To learn more about the infrastructure that is deployed into AWS for a Depot environment, visit the Cloud Infrastructure page.

Customised Depot Environment

Depending on what features you enable in your CDK project using the @stage-tech/depot-cdk library, determines what other AWS infrastructure will be deployed.

DynamoDB Location

Adding a DynamoDB location will result in DynamoDB tables being created to support your Depot installation. By default an environment will share DynamoDB table storage among all Datasets. It is also possible to create multiple DynamoDB Locations for an environment with differing prefixes (allowing for sharded table storage for different Datasets).

Snowflake Location

Snowflake Locations can be added and used for Dataset storage. Depot Datasets are backed by Snowflake Databases that hold your data. The standard Depot interfaces for creating, deleting, or querying data can be used (for example Depot CLI, GraphQL, REST, Transactions), and the data will be acted upon in Snowflake.
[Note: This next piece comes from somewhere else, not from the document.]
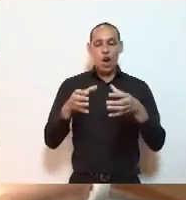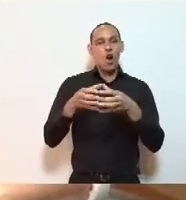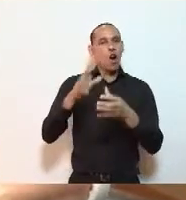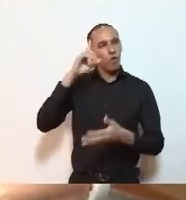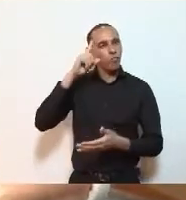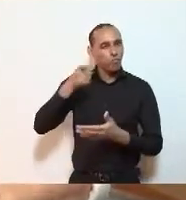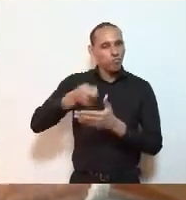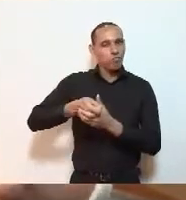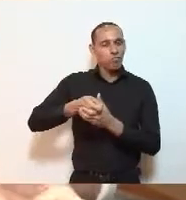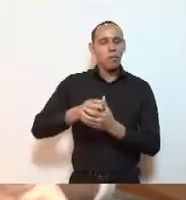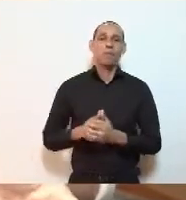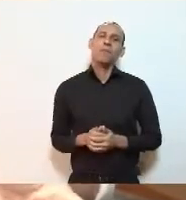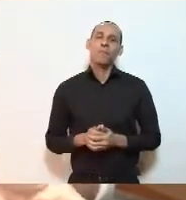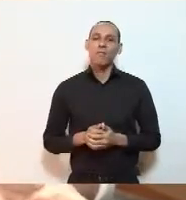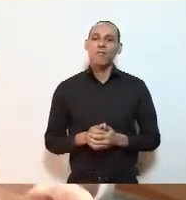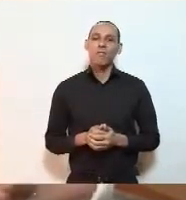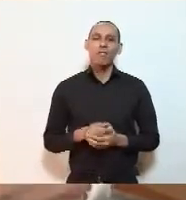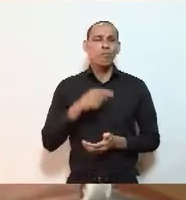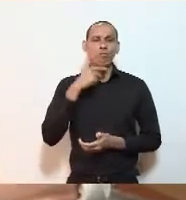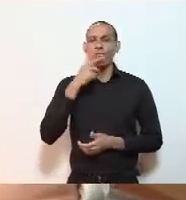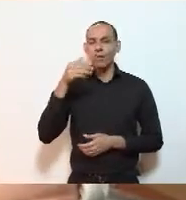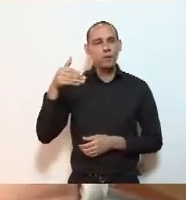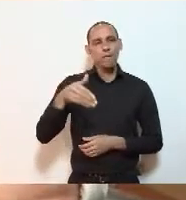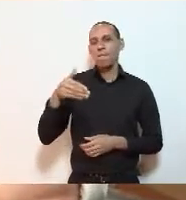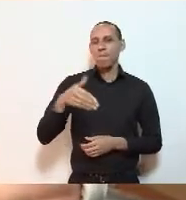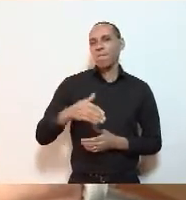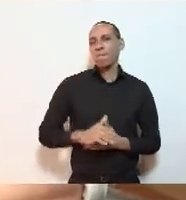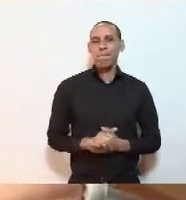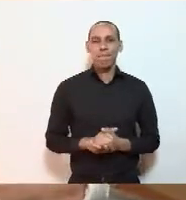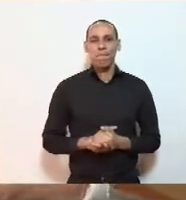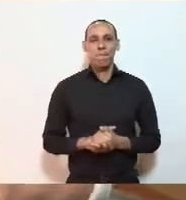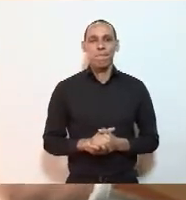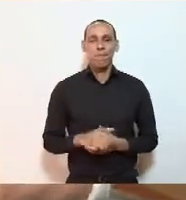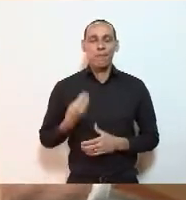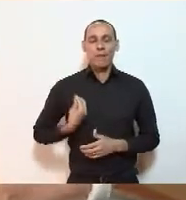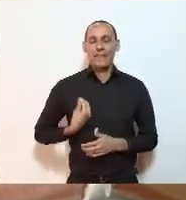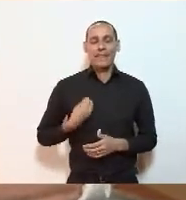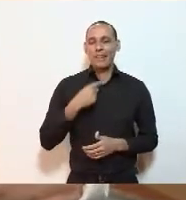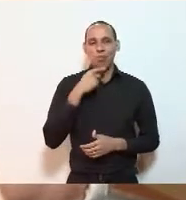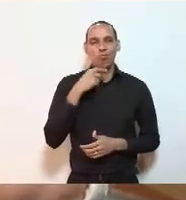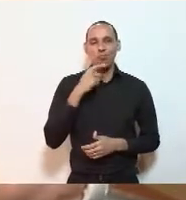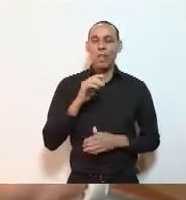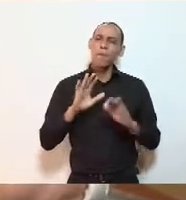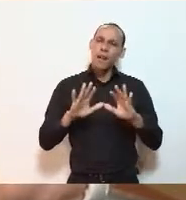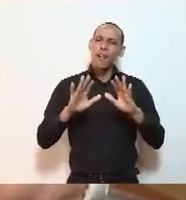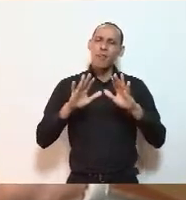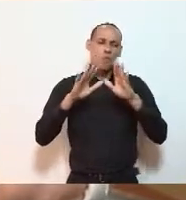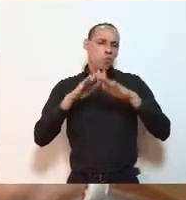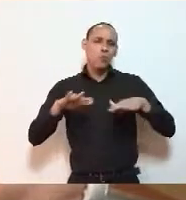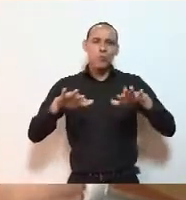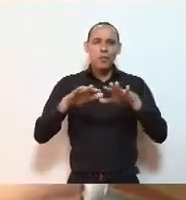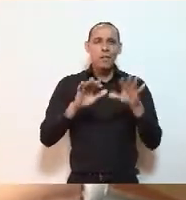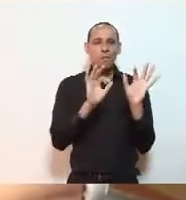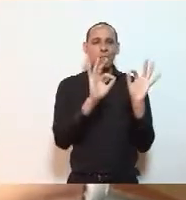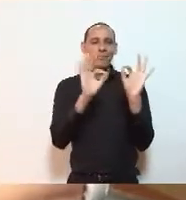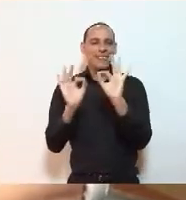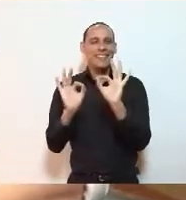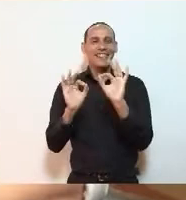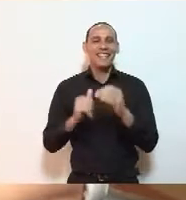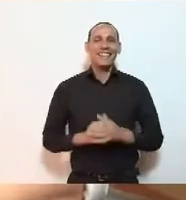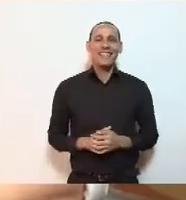Deliberativo, não puderam estar aqui hoje presencialmente, mas todos estão acompanhando.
ElasticSearch (OpenSearch) Location

Adding the ElasticSearch Location will deploy an AWS OpenSearch cluster into your environment’s VPC. Queries for data can be resolved using this cluster. When using an ElasticSearch Location as a replica/secondary storage location, then queries to list data will be resolved by this storage.

Cognito Location

Cognito can be added as a Depot Location and used as an Identity provider for access to Depot Data operations (read/write) on your Datasets. Once configured, the Cognito location can be used for Dataset authorization.

note

You can also use IAM principals for Dataset authorization on read/write operations).

S3 Tables Location

S3 Tables is AWS's managed Apache Iceberg table storage. Adding an S3 Tables Location registers the location type in your environment. Full bucket provisioning and query support will be available in a future release. See the S3 Tables location guide for details.

note

Location.Iceberg is deprecated in favour of Location.S3Tables.

Other SQL Locations

Depot also supports Athena (Glue) and Aurora (Postgres) SQL Locations. Find more information about these Locations in the Locations Guide.
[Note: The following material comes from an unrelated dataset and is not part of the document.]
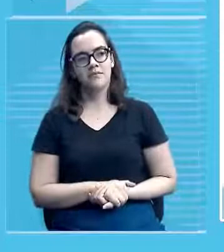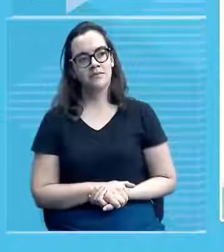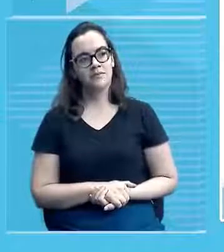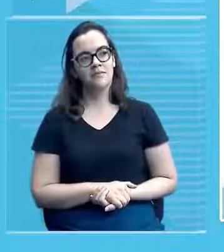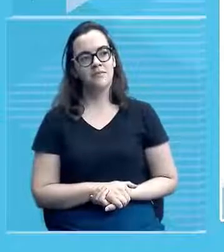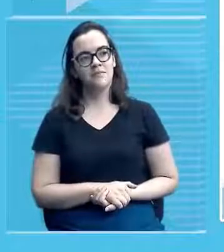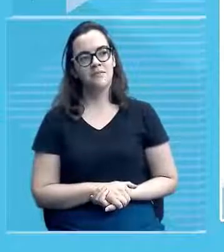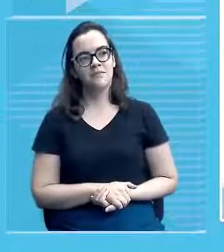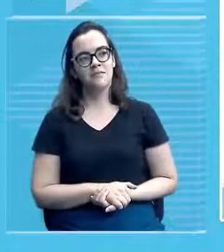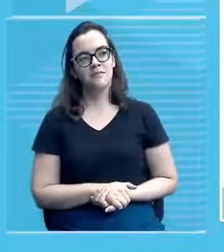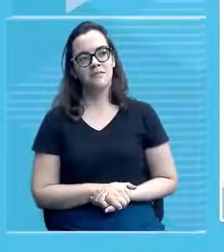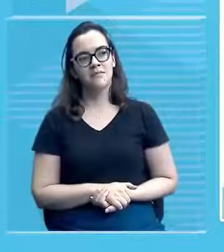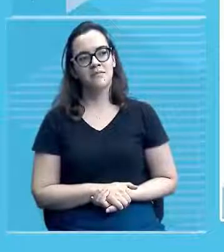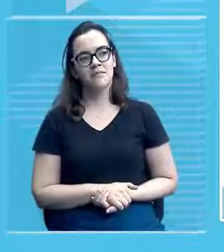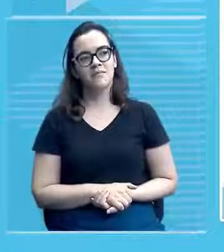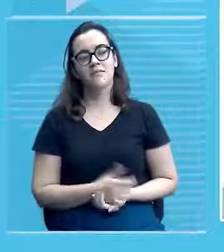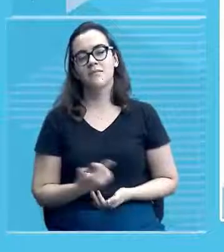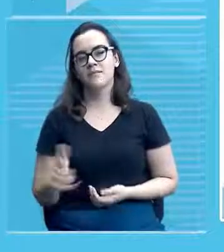Piracuruca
Executors and Transactions

Executors allow you to define which compute resources are used for data operations across differing storage types.

Transactions can run your input data into a pipeline that you define, transforming and/or materializing it into views that you can then query back afterwards. They can also be used to merge, refresh, and update data.

Gateways

There are 4 x Depot Gateway types. Each type deploys the relevant AWS API Gateway type. You use the Depot Gateway Constructs to create these.

  • API - the standard Depot Gateway type - provides a Public API Gateway, linked to Route53 to provide a friendly hostname via CNAME record. Queries to your Depot environment via GraphQL, Depot CLI, or REST can be issued against this.
  • IAM - creates an IAM Gateway. Provides an IAM Gateway, linked to Route53 to provide a friendly hostname via CNAME record. Queries to your Depot environment via GraphQL, Depot CLI, or REST can be issued against this. You can also authorize access to certain IAM principals with this Gateway type.
  • WebSockets - creates a WebSocket API Gateway. Allows a websocket client to connect and use sockets to send/receive updates for your data. You can also set up notification subscriptions. For example you can react to ObjectCreatedEvent events, or ObjectUpdatedEvent events.
  • Lambda - by default your environment will get an Lambda Gateway function. This can be used to query your environment at an ‘Admin’ level (as well as make data queries). There is another variant of the Lambda Gateway called a Lambda Data Gateway. This is an optional Gateway type that you can add which does not have any “Admin function” access. Perfect for queries to your Data only.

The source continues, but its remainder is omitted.